Briefcase

Lawrence plays role in ‘Extreme Makeover’

Ty Pennington, a national TV audience and the potential for 12 million viewers on a Web site.

Not bad for a $1,000 investment.

The folks at Blue Heron, a furniture store in downtown Lawrence, donated a leather, crocodile-embossed Precedent Furniture ottoman for inclusion in “Extreme Makeover: Home Edition,” an ABC show that remodels and rebuilds homes for deserving families.

The show, featuring the latest project in Kansas City, Mo., is set to air in mid-May.

Lawrence-based Protection One Inc. also is taking part, by installing a monitored security system. The project is the company’s 10th for the show.

Telecommunications

MCI board rebuffs Qwest’s takeover bid

The board of MCI Inc. has rejected an $8.9 billion buyout proposal from Qwest Communications, opting instead to stick with a lower-priced deal from Verizon Communications Inc.

The board reiterated worries such as the long-term value of the Qwest shares to be used as partial payment to MCI stockholders, or whether Qwest can meet its ambitious forecast for cost savings from the proposed merger.

But MCI also said the board was open to more discussions with Qwest, holding out a strong possibility that the biggest telecom bidding war in six years is not over.

Beer

Anheuser-Busch cuts earnings forecast

Long a Wall Street darling for churning out double-digit earnings per share quarter after quarter, Anheuser-Busch Cos. has fallen on flatter times as it duels to defend its market share against rival Miller and increasing consumer thirst for wine and distilled spirits.

The St.

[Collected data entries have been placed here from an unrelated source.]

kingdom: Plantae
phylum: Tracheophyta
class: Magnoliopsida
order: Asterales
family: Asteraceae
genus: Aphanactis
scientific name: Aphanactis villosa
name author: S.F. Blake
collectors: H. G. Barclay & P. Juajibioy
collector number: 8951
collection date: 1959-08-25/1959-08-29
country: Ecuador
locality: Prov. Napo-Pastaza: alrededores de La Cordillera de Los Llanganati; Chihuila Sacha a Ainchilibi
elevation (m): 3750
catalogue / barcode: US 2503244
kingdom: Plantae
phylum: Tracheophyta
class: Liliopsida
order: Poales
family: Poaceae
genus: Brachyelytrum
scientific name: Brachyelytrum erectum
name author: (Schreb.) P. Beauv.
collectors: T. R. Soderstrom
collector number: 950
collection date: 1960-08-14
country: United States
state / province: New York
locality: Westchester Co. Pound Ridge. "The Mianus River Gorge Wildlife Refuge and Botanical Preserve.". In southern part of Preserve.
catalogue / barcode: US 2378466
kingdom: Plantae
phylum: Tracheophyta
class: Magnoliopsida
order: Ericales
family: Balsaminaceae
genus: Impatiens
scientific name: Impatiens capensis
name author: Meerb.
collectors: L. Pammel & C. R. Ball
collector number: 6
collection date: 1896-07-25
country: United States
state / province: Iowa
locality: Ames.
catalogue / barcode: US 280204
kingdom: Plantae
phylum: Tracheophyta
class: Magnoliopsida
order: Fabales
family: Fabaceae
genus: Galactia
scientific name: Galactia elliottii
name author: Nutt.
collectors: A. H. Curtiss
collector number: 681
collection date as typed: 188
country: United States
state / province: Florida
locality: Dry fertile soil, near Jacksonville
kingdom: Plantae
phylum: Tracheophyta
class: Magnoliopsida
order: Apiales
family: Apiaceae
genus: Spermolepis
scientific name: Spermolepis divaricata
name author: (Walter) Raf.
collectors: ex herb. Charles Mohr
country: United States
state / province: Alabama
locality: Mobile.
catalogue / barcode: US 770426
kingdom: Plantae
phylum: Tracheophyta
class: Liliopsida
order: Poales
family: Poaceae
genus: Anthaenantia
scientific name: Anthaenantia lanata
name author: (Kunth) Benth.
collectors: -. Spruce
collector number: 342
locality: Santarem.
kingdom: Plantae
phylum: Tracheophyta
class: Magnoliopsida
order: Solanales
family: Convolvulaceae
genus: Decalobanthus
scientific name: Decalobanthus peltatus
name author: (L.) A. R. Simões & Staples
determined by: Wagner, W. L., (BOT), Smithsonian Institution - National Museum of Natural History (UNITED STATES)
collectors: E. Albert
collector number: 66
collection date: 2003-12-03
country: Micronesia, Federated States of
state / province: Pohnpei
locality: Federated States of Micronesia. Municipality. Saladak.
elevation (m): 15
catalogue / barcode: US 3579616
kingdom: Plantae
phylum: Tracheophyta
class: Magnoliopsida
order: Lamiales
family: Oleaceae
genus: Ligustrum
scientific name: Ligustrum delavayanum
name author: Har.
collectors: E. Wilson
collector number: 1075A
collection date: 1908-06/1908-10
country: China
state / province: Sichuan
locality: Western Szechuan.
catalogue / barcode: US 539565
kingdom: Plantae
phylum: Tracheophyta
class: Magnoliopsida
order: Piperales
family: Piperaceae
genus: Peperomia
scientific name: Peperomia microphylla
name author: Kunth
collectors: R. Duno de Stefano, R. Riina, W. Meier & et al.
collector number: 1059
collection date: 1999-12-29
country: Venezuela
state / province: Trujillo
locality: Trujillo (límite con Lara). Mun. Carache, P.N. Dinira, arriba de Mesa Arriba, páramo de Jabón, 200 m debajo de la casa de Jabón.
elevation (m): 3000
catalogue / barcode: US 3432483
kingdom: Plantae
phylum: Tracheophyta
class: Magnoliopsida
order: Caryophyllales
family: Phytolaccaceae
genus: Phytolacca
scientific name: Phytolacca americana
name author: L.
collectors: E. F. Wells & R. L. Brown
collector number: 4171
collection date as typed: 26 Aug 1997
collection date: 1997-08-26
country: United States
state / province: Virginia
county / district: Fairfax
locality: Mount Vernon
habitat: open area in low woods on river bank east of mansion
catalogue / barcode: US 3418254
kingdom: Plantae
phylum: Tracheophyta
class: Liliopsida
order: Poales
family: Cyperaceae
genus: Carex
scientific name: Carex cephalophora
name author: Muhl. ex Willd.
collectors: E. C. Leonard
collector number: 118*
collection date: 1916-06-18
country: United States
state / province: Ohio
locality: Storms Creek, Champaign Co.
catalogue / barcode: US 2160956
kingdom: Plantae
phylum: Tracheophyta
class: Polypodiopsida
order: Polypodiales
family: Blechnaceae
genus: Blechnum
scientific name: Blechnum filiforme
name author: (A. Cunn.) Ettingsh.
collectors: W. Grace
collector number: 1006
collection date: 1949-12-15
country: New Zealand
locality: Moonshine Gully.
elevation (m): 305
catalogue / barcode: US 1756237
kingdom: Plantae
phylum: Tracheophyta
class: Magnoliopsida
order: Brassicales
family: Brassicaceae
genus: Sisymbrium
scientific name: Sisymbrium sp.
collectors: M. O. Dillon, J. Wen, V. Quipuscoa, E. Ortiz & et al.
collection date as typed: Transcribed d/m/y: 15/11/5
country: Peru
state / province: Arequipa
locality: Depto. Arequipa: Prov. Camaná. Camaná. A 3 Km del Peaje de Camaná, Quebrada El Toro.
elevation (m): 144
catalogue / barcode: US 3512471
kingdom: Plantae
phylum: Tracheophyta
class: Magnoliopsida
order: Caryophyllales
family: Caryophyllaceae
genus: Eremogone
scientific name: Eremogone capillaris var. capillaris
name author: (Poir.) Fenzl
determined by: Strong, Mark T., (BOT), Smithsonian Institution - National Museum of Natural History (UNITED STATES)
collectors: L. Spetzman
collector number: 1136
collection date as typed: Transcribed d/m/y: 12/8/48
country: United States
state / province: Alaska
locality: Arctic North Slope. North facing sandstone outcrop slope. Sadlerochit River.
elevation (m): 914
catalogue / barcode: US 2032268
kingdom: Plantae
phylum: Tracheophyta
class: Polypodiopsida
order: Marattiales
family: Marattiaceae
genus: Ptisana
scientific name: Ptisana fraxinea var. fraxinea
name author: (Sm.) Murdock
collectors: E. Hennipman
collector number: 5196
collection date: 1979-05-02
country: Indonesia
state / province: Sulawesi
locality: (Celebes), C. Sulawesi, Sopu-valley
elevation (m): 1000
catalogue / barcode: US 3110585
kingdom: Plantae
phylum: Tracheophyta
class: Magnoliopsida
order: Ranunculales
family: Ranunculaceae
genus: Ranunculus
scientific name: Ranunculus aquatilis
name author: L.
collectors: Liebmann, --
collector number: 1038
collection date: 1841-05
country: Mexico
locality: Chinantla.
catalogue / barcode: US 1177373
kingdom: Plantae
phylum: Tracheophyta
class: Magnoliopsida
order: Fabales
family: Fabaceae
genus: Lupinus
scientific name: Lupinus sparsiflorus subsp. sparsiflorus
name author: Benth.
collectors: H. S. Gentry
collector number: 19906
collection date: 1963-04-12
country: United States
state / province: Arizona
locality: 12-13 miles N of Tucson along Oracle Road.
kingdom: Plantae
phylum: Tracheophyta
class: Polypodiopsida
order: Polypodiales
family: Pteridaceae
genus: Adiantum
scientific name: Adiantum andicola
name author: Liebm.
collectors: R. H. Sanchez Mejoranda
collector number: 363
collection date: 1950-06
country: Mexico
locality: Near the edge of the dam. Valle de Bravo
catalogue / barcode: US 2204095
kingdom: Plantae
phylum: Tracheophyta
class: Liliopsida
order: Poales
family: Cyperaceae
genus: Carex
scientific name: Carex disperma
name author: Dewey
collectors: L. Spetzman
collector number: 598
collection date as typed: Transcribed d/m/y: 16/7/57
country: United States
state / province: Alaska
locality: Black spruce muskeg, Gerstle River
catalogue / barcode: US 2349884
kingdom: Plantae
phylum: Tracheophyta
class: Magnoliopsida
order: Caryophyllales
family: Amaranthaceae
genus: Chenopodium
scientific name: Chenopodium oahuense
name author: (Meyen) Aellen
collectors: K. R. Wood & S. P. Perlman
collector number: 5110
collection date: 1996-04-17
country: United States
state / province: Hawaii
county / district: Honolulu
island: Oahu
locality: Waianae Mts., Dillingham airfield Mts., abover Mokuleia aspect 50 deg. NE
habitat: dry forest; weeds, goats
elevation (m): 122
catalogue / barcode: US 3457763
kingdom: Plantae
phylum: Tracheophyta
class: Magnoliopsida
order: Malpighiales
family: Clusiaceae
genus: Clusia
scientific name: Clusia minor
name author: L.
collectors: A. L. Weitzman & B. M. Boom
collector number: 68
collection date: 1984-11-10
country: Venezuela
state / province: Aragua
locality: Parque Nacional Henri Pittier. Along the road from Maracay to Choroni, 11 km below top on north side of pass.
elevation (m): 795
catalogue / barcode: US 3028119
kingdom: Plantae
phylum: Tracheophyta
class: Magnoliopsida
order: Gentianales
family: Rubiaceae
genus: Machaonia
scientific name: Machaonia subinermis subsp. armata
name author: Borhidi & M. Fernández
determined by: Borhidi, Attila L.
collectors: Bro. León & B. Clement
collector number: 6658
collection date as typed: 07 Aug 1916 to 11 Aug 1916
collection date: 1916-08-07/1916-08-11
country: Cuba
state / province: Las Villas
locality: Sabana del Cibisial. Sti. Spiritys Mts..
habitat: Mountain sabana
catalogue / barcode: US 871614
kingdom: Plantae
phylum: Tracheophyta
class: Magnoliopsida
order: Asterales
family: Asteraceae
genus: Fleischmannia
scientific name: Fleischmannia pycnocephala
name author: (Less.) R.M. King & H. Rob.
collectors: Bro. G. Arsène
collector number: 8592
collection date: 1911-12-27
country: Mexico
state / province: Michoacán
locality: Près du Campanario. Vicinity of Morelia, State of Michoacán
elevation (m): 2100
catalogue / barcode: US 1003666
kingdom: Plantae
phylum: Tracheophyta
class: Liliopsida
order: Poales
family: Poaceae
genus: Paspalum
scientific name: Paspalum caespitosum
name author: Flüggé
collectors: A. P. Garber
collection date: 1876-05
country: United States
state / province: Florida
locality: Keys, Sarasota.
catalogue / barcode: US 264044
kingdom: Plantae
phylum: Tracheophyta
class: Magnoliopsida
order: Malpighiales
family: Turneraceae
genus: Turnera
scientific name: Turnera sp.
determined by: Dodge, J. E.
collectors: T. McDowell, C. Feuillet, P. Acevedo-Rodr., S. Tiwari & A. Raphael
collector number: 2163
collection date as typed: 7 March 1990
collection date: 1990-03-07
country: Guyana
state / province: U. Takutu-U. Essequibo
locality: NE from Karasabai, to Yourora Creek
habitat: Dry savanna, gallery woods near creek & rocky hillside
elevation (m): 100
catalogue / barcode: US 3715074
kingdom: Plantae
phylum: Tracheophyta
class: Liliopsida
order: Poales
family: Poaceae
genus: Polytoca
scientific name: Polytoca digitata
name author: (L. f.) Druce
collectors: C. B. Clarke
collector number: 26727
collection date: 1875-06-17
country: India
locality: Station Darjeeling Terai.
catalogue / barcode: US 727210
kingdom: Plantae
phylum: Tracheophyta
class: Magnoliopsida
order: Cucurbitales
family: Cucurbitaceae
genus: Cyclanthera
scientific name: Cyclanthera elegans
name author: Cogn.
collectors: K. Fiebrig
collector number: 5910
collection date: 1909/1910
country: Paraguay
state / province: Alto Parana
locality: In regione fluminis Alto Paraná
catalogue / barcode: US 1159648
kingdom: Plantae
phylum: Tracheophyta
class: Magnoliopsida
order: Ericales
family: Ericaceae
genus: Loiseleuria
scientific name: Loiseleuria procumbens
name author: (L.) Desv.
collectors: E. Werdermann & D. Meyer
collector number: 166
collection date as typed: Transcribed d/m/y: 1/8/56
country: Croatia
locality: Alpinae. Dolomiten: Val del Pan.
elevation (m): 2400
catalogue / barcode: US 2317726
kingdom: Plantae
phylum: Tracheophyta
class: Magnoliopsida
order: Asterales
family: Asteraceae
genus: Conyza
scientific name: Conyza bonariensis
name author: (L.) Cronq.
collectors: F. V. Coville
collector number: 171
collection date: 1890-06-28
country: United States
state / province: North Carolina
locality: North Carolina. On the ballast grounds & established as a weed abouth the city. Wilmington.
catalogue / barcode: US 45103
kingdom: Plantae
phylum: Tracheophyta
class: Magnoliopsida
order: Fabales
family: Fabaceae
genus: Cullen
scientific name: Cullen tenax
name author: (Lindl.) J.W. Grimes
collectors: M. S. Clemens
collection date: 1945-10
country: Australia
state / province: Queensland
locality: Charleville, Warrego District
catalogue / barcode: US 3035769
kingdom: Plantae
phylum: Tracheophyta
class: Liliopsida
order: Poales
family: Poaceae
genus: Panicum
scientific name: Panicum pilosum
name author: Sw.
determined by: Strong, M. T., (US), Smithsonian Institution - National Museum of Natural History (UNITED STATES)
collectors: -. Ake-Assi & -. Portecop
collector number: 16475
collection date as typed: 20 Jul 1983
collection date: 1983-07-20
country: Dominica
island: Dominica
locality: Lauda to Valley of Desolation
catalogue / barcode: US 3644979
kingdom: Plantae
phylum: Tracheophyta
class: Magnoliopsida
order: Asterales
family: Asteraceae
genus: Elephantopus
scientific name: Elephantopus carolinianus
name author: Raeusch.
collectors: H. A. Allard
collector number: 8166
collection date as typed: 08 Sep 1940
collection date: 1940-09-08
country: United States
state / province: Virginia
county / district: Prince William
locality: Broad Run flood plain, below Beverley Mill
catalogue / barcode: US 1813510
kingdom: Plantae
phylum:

Louis-based producer of top-selling Budweiser and Bud Light saw its shares sink nearly 4 percent Wednesday, a day after the nation’s biggest brewer warned that its profit outlook for the year would be lower on weaker-than-expected U.S. beer volume in the first quarter.

Pharmaceuticals

Guilford expects profit in 2008

Guilford Pharmaceuticals Inc., which last month suffered a setback in clinical trials of its experimental sedation drug, expects to become profitable in 2008, the Baltimore-based company said Wednesday.

The company projects revenue of $130 million to $160 million in 2008, but said that a successful launch of its Aquavan sedation drug was “critical to the 2008 profit plan.”

Aquavan was created at Kansas University and developed through ProQuest Pharmaceuticals Inc., a Lawrence-based spinoff that Guilford bought late last year.